> **Gösterilen Metin**:
╭──
95. Akademi Ödülleri bu gece sahiplerini bulacak. Ticaretle sanatın at başı gittiği bu yarışta şans kimlere gülecek tahminlerimizi paylaşabiliriz. Bu arada TRT töreni yayımlamaktan vazgeçmiş. Nedeni ne ola ki?

Her şey her yerde aynı zamanda mı?

Başka yerlerde de öyle mi bilemem, ama bizim buralarda her şey aynı zamanda! Bir yanda deprem felaketinin acıları, öte yanda seçimlere yönelik umutlar, muhalefetin adayı Kılıçdaroğlu’na yönelik suikast söylentileri, statlara akan ‘istifa’ çağrıları ve ırkçı söylemler... Günden güne artan fiyatlar da cabası… Üstelik, bugün günlerden 12 Mart, faşist darbenin yıldönümü… Bütün bunlar yetmiyor, bir de Oscar’larla mı uğraşalım diyorsanız haklısınız; bizimkisi ‘deformasyon profesyonel’. Elimiz kanda olsa, sinema dünyasının en tantanalı ödül törenine kulaklarımızı tıkayamayız. Oyunun bir parçası olmasak da…


Sinema dünyasının en popüler etkinliğinden söz ediyorum. Aynı anda yüzlerce ülkede milyonlarca izleyicinin izlediği yaklaşık dört saat süren bu ödül töreni Los Angeles’ta akşam saatlerinde yapılacak. Bizler ise, saat farkından ötürü sabahın erken saatlerinde öğrenebileceğiz sonuçları. Çünkü, TRT töreni yayımlamaktan vaz geçmiş. Nedeni ne ola ki? Ödül alanların konuşmalarında -Berlin Festivali’nde olduğu gibi- İran’daki kadınların özgürlük mücadelesine değinmeleri az ihtimal. Belki, Ukrayna savaşı nedeniyle Putin’i incitecek sözler edilebilir… Belki de sunucu hanım kızların giysilerinden kuşkulanılıyordur…

Her yıl olduğu gibi, Amerikan Sinema Sanatları ve Bilimleri Akademisi’nin 80 ülkede 10 bine yakın üyesinin oyları ile belirlenecek ödülleri, esas olarak Amerikan (ve bir ölçüde İngiliz) sinema dünyasının en başarılı ürünlerini ortaya çıkartmayı ve bu filmlere yeni bir ‘vizyon’ imkânı sağlamayı amaçlamıştır. ‘En başarılı’nın tanımı da genellikle gişe başarısı ile özdeştir. Yakın zamana kadar İngilizce konuşan ülkeler, yan kapının mandalı olarak görülen En İyi Yabancı Film Ödülü için aday gösterebiliyordu. Amerika’da gösterime girebilmiş yabancı filmlerin Oscar’ın En İyi Film kategorisinde aday gösterilmesi ise nadir görülen vakalardandı. Ne var ki, bu yazgı değişir gibi oldu. Amerika’da bağımsız yapımevlerinin çeşitlenmesi ve güç kazanması sonucu ‘Sanat Filmleri’ de bu kategoride aday gösterilmeye, hatta ödüllendirilmeye başladı. Yabancı filmler de bu değişim rüzgârından payını aldı ve bu kategoride ‘yabancı’ tanımının yerini En İyi Uluslararası Film Ödülü sözcükleri aldı. Bir G. Kore filmi (Parazit) ana kategoride aday gösterilerek, En İyi Film seçilebildi. Bu değişimde Akademi üyeliğine kabul edilen ‘yabancı’ların etkisi olsa gerek.
╰──
> **Kaynak Malzeme**:
╭──
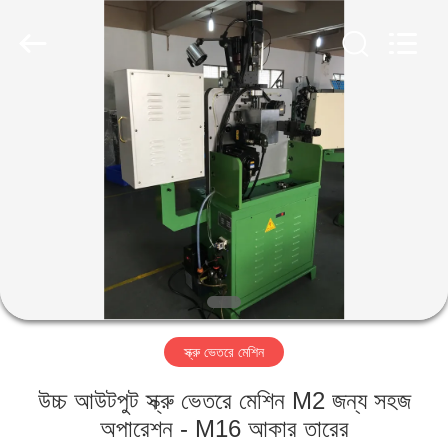
Yi
Da
Spring
Machinery
Co.,
Ltd.
All
Rights
বাড়ি
Reserved.
পণ্য
আমাদের
সম্পর্কে
কারখানা
স্ক্রু ভেতরে মেশিন
ভ্রমণ
উচ্চ আউটপুট স্ক্রু ভেতরে মেশিন M2 জন্য সহজ
মান
অপারেশন - M16 আকার তারের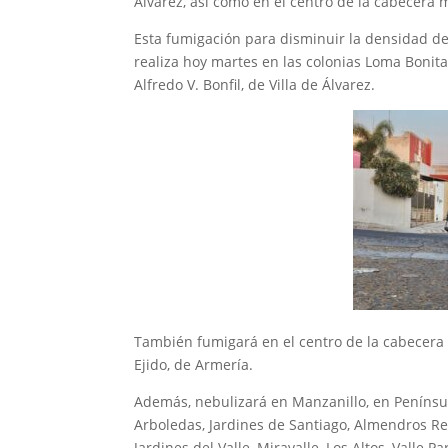
Álvarez, así como en el centro de la cabecera
Esta fumigación para disminuir la densidad del
realiza hoy martes en las colonias Loma Bonita,
Alfredo V. Bonfil, de Villa de Álvarez.
También fumigará en el centro de la cabecera
Ejido, de Armería.
Además, nebulizará en Manzanillo, en Penínsul
Arboledas, Jardines de Santiago, Almendros Resi
Jardines del Valle, Miravalle, Los Altos, Valle P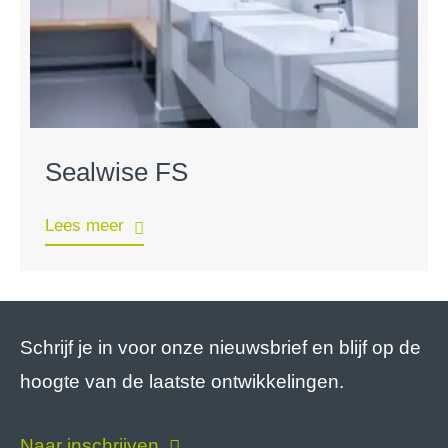
Sealwise FS
Lees meer
Schrijf je in voor onze nieuwsbrief en blijf op de
hoogte van de laatste ontwikkelingen.
Naar inschrijven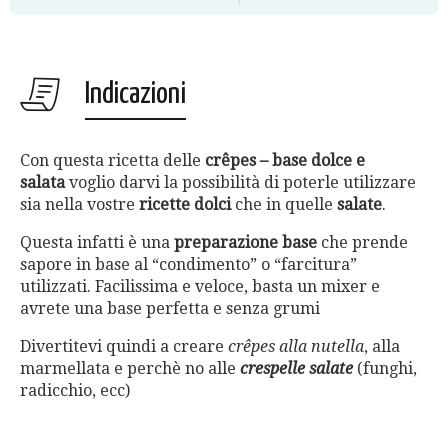
Indicazioni
Con questa ricetta delle
crêpes – base dolce e
salata
voglio darvi la possibilità di poterle utilizzare
sia nella vostre
ricette dolci
che in quelle
salate
.
Questa infatti è una
preparazione base
che prende
sapore in base al “condimento” o “farcitura”
utilizzati. Facilissima e veloce, basta un mixer e
avrete una base perfetta e senza grumi
Divertitevi quindi a creare
crêpes alla nutella
, alla
marmellata e perchè no alle
crespelle salate
(funghi,
radicchio, ecc)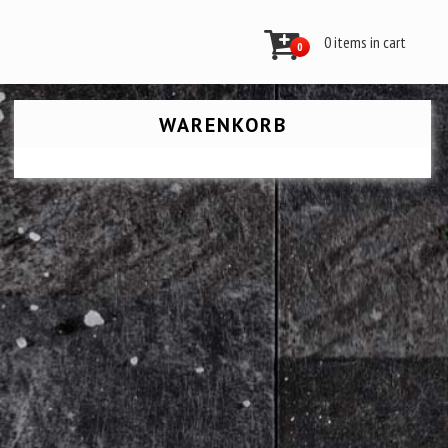
0 items in cart
0
WARENKORB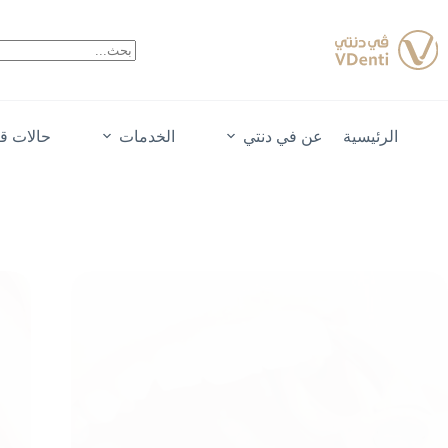
لتجاوز
لى
لمحتوى
الرئيسية
عن في دنتي
الخدمات
حالات قب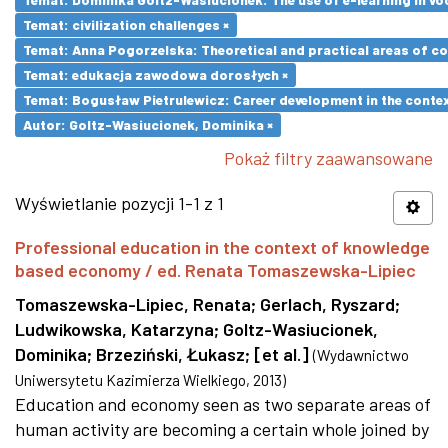
Temat: civilization challenges ×
Temat: Anna Pogorzelska: Theoretical and practical areas of co
Temat: edukacja zawodowa dorosłych ×
Temat: Bogusław Pietrulewicz: Career development in the contex
Autor: Goltz-Wasiucionek, Dominika ×
Pokaż filtry zaawansowane
Wyświetlanie pozycji 1-1 z 1
Professional education in the context of knowledge
based economy / ed. Renata Tomaszewska-Lipiec
Tomaszewska-Lipiec, Renata
;
Gerlach, Ryszard
;
Ludwikowska, Katarzyna
;
Goltz-Wasiucionek,
Dominika
;
Brzeziński, Łukasz
;
[et al.]
(
Wydawnictwo
Uniwersytetu Kazimierza Wielkiego
,
2013
)
Education and economy seen as two separate areas of
human activity are becoming a certain whole joined by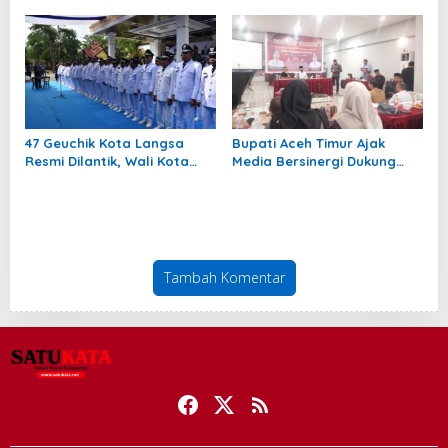
47 Geuchik Kota Langsa
Bupati Aceh Timur Ajak
Resmi Dilantik, Wali Kota
Media Bersinergi Dukung
Tegaskan Larangan Ganti
Pembangunan Daerah
Perangkat Gampong
Tambah Komentar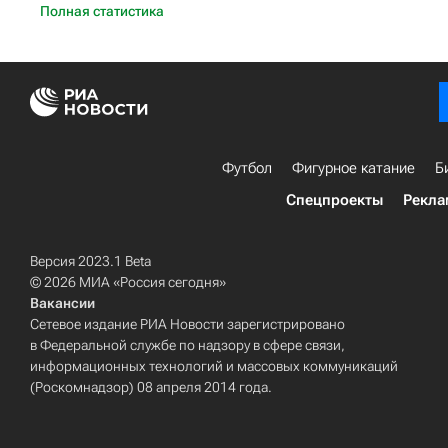
Полная статистика
Футбол
Фигурное катание
Б
Спецпроекты
Рекла
Версия 2023.1 Beta
© 2026 МИА «Россия сегодня»
Вакансии
Сетевое издание РИА Новости зарегистрировано
в Федеральной службе по надзору в сфере связи,
информационных технологий и массовых коммуникаций
(Роскомнадзор) 08 апреля 2014 года.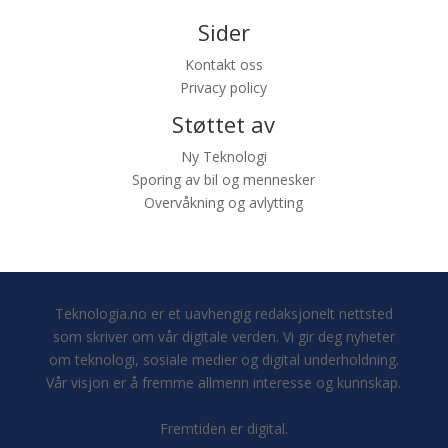
Sider
Kontakt oss
Privacy policy
Støttet av
Ny Teknologi
Sporing av bil og mennesker
Overvåkning og avlytting
Teknologia.no er et uavhengig redaksjonelt nettsted
som skriver om vår digitale verden. Vi gir deg nyheter
om teknologi, sosiale medier og digital underholdning.
Vår visjon er å fremme allmenn interesse og kunnskap.
Fremtiden er digital.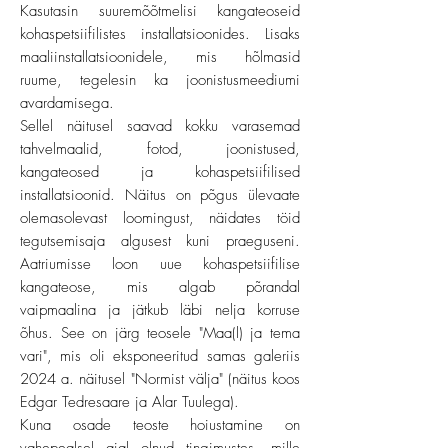
Kasutasin suuremõõtmelisi kangateoseid
kohaspetsiifilistes installatsioonides. Lisaks
maaliinstallatsioonidele, mis hõlmasid
ruume, tegelesin ka joonistusmeediumi
avardamisega.
Sellel näitusel saavad kokku varasemad
tahvelmaalid, fotod, joonistused,
kangateosed ja kohaspetsiifilised
installatsioonid. Näitus on põgus ülevaate
olemasolevast loomingust, näidates töid
tegutsemisaja algusest kuni praeguseni.
Aatriumisse loon uue kohaspetsiifilise
kangateose, mis algab põrandal
vaipmaalina ja jätkub läbi nelja korruse
õhus. See on järg teosele "Maa(l) ja tema
vari", mis oli eksponeeritud samas galeriis
2024 a. näitusel "Normist välja" (näitus koos
Edgar Tedresaare ja Alar Tuulega).
Kuna osade teoste hoiustamine on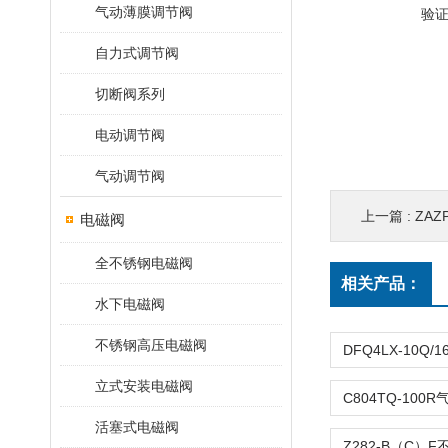
气动薄膜调节阀
验
自力式调节阀
切断阀系列
电动调节阀
气动调节阀
上一篇 :
ZAZ
电磁阀
全不锈钢电磁阀
相关产品：
水下电磁阀
不锈钢高压电磁阀
立式安装电磁阀
活塞式电磁阀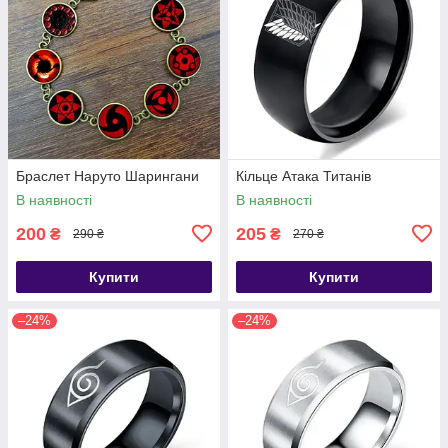
Браслет Наруто Шарингани
Кільце Атака Титанів
В наявності
В наявності
200
205
₴
₴
290 ₴
270 ₴
Купити
Купити
–24%
–24%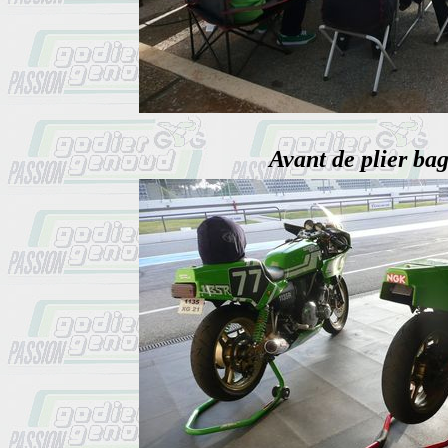
Avant de plier bag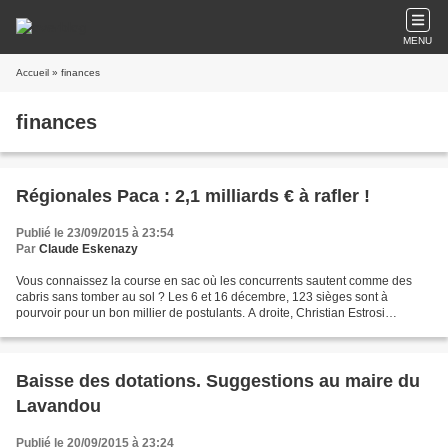
MENU
Accueil
» finances
finances
Régionales Paca : 2,1 milliards € à rafler !
Publié le 23/09/2015 à 23:54
Par
Claude Eskenazy
Vous connaissez la course en sac où les concurrents sautent comme des
cabris sans tomber au sol ? Les 6 et 16 décembre, 123 sièges sont à
pourvoir pour un bon millier de postulants. A droite, Christian Estrosi
casaque bleue (Les Républicains-UDI); Noël...
Baisse des dotations. Suggestions au maire du
Lavandou
Publié le 20/09/2015 à 23:24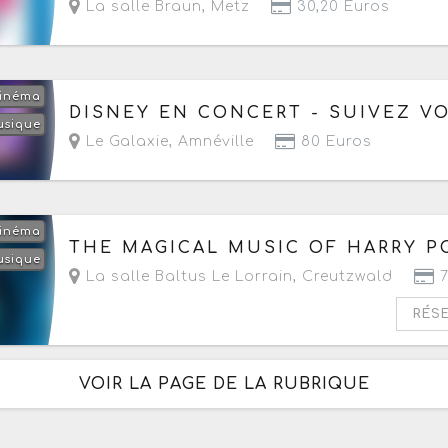
La salle Braun
,
Metz
30,20 Euros
inéma
Le mercredi 11 novembre 2026
à partir de 15h3
DISNEY EN CONCERT - SUIVEZ V
usique
Le Galaxie
,
Amnéville
80 Euros
inéma
Le mercredi 23 décembre 2026
à partir de 20h
THE MAGICAL MUSIC OF HARRY P
usique
La salle Baltus Le Lorrain
,
Creutzwald
7
RÉS
VOIR LA PAGE DE LA RUBRIQUE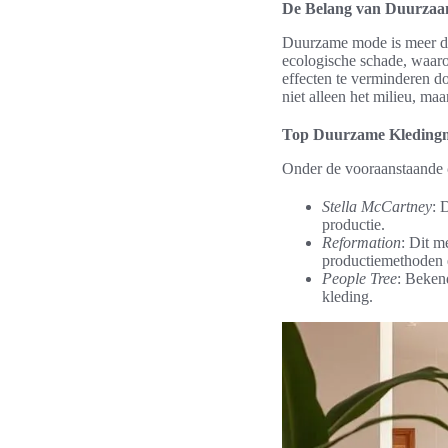
De Belang van Duurzaa
Duurzame mode is meer dan
ecologische schade, waar
effecten te verminderen d
niet alleen het milieu, ma
Top Duurzame Kledingm
Onder de vooraanstaande
Stella McCartney
: 
productie.
Reformation
: Dit m
productiemethoden 
People Tree
: Bekend
kleding.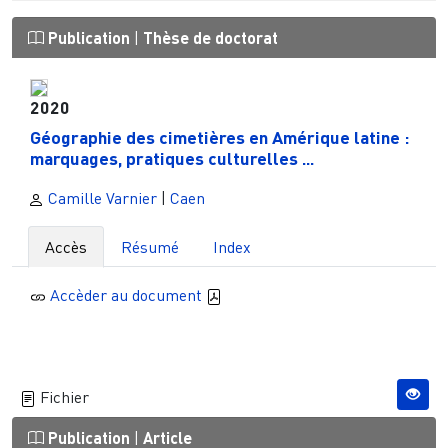
Publication
|
Thèse de doctorat
2020
Géographie des cimetières en Amérique latine :
marquages, pratiques culturelles ...
Camille Varnier
|
Caen
Accès
Résumé
Index
Accèder au document
Fichier
Publication
|
Article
╰──
> **Görev Gereksinimleri**: Oscar yazısındaki "Bizler ise, saat farkından ötürü sabahın erken saatlerinde öğrenebileceğiz sonuçları." cümlesini lütfen İngilizceye çevirin.

> **Görev Yanıtı**: As for us, because of the time difference, we will be able to learn the results in the early hours of the morning.